Either we were being lied to, or they chose the path of "let's make them sound crazy so nobody will think like this" for actual good. I'm not sure, and leaning more to the first (for the first time in my life, mind you), and it has served me well this time. Will keep betting on my own body's ability.



In my experience, if you give the conspiracists a foot they take a mile.

If we're all being a little more honest, I think many of those "just asking questions" types aren't just asking questions. They're working in bad faith and already have an anti-vax position, and so they're prodding hoping for a "yes, but..." so they can say "aha! Exactly!"

Is it the right thing to assume all those asking questions are of this variety? No. Is it the right thing to just lie to these people? Also no. But will they respond well to honesty? no. Does being honest pose a danger in the context of these people that will manifest as real lives lost? I think, yes.

So I think that's how this sort of thing came to be. It's a legitimately hard problem because of the stakes.


"Many of those asking questions" is using a weasel word: many. What is many? It allows hand wavy arguments.
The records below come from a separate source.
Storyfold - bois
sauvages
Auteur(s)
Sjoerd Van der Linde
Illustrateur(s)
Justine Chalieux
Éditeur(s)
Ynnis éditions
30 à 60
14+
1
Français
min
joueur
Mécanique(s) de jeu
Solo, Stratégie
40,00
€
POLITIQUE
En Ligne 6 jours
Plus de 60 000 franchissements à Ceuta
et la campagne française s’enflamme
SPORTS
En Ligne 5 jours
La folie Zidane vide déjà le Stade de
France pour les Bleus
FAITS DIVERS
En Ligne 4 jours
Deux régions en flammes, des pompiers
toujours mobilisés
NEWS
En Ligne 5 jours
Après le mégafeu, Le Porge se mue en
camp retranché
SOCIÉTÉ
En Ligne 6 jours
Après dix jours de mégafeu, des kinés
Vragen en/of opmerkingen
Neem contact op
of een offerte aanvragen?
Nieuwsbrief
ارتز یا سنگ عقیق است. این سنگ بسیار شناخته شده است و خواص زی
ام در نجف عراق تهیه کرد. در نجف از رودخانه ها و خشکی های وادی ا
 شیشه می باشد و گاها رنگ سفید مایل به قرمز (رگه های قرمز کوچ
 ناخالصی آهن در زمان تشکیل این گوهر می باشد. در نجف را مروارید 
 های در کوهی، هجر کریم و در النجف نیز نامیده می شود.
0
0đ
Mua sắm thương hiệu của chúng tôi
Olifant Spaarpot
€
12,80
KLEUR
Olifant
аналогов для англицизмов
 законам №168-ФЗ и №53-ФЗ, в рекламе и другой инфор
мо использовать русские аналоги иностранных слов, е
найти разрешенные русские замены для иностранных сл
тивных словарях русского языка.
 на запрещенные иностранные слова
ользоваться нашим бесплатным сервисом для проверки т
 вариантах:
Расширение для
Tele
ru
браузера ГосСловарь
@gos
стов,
Pre covid, I knew about half a dozen anti vax "it causes autism" people; esp my cousin/neighbors as they blame vaccines for their son's autism despite the information available. Post covid, I knew only a couple more similar people. I also know probably closer to 150 people who are/were "this is a new thing being too aggressively pushed" who otherwise take vaccines. Nearly 10x in my circles.

It is fallacious to group these two together. A common question was, "if I already caught it and developed immunity, why would I want to additionally vaccinate?" And people shut them down as nutcases. Nobody was asking that question in bad faith and even if they were it was a fair question. However, when you are told to shut up and take what we are telling you, it is a normal human reaction to be skeptical. People were actively pushed to the fringe as those were the only people willing to even entertain "these evil thought crimes of not blindly towing party lines."
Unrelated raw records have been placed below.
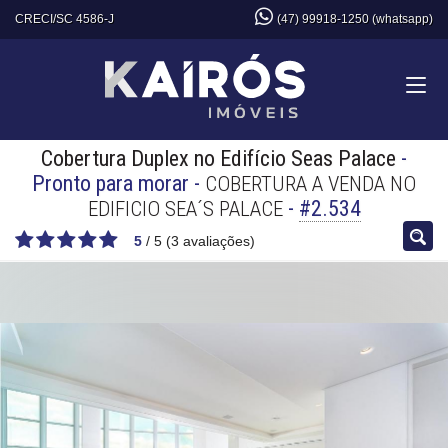
CRECI/SC 4586-J
(47) 99918-1250 (whatsapp)
Cobertura Duplex no Edifício Seas Palace
-
Pronto para morar
-
COBERTURA A VENDA NO
-
#2.534
EDIFICIO SEA´S PALACE
5
/
5
(
3
avaliações)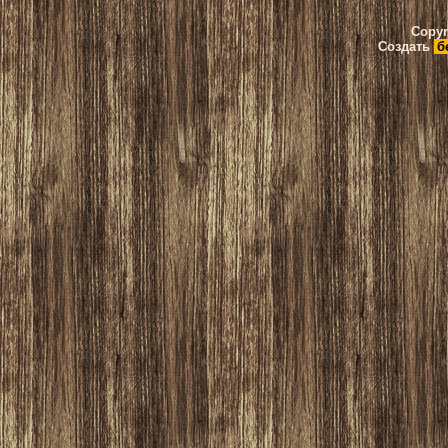
Copyr
Создать
б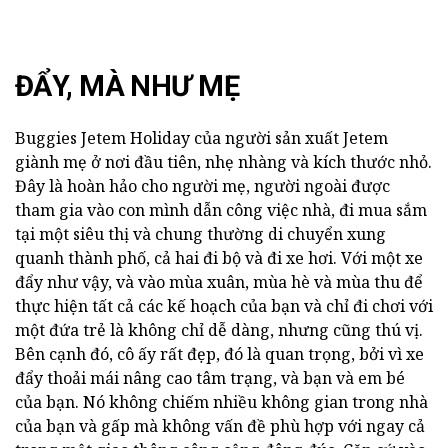
ĐẨY, MÀ NHƯ MẸ
Buggies Jetem Holiday của người sản xuất Jetem
giành mẹ ở nơi đầu tiên, nhẹ nhàng và kích thước nhỏ.
Đây là hoàn hảo cho người mẹ, người ngoài được
tham gia vào con mình dẫn công việc nhà, đi mua sắm
tại một siêu thị và chung thường di chuyển xung
quanh thành phố, cả hai đi bộ và đi xe hơi. Với một xe
đẩy như vậy, và vào mùa xuân, mùa hè và mùa thu để
thực hiện tất cả các kế hoạch của bạn và chỉ đi chơi với
một đứa trẻ là không chỉ dễ dàng, nhưng cũng thú vị.
Bên cạnh đó, cô ấy rất đẹp, đó là quan trọng, bởi vì xe
đẩy thoải mái nâng cao tâm trạng, và bạn và em bé
của bạn. Nó không chiếm nhiều không gian trong nhà
của bạn và gấp mà không vấn đề phù hợp với ngay cả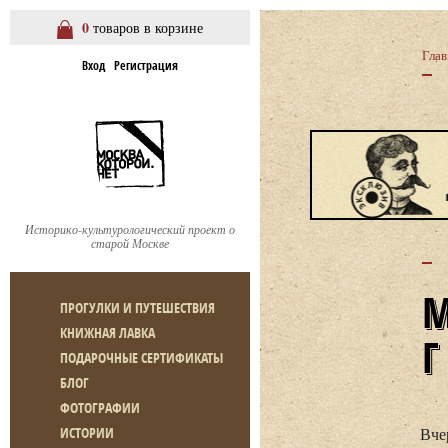
0
товаров в корзине
Глав
Вход
Регистрация
Историко-культурологический проект о
старой Москве
ПРОГУЛКИ И ПУТЕШЕСТВИЯ
КНИЖНАЯ ЛАВКА
ПОДАРОЧНЫЕ СЕРТИФИКАТЫ
БЛОГ
ФОТОГРАФИИ
Вче
ИСТОРИИ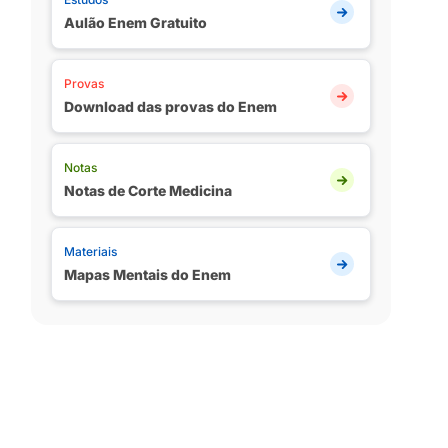
Aulão Enem Gratuito
Provas
Download das provas do Enem
Notas
Notas de Corte Medicina
Materiais
Mapas Mentais do Enem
> What is many? It allows hand wavy arguments

I don't know because I actually can't read minds. However anecdotally, most (almost all) the people I knew who didn't take the Jab did so because they listened to some alex jones type podcast with a quack talking about crazy conspiracies. This INCLUDES my family, so I am being generous with my descriptions. No I'm not misrepresenting them.

> It is fallacious to group these two together.

They are separate, but it is fallacious to claim they share no commonalities. The entire reason the Covid vaccine was under any skepticism is because the idea of vaccine skepticism had already broken the mainstream. It was, 25 years ago, accepted as a position people could have.

Some of the people you describe here: > this is a new thing being too aggressively pushed Are now FULLY 100% anti-vax. Is that a coincidence? No, it's not, and you know that.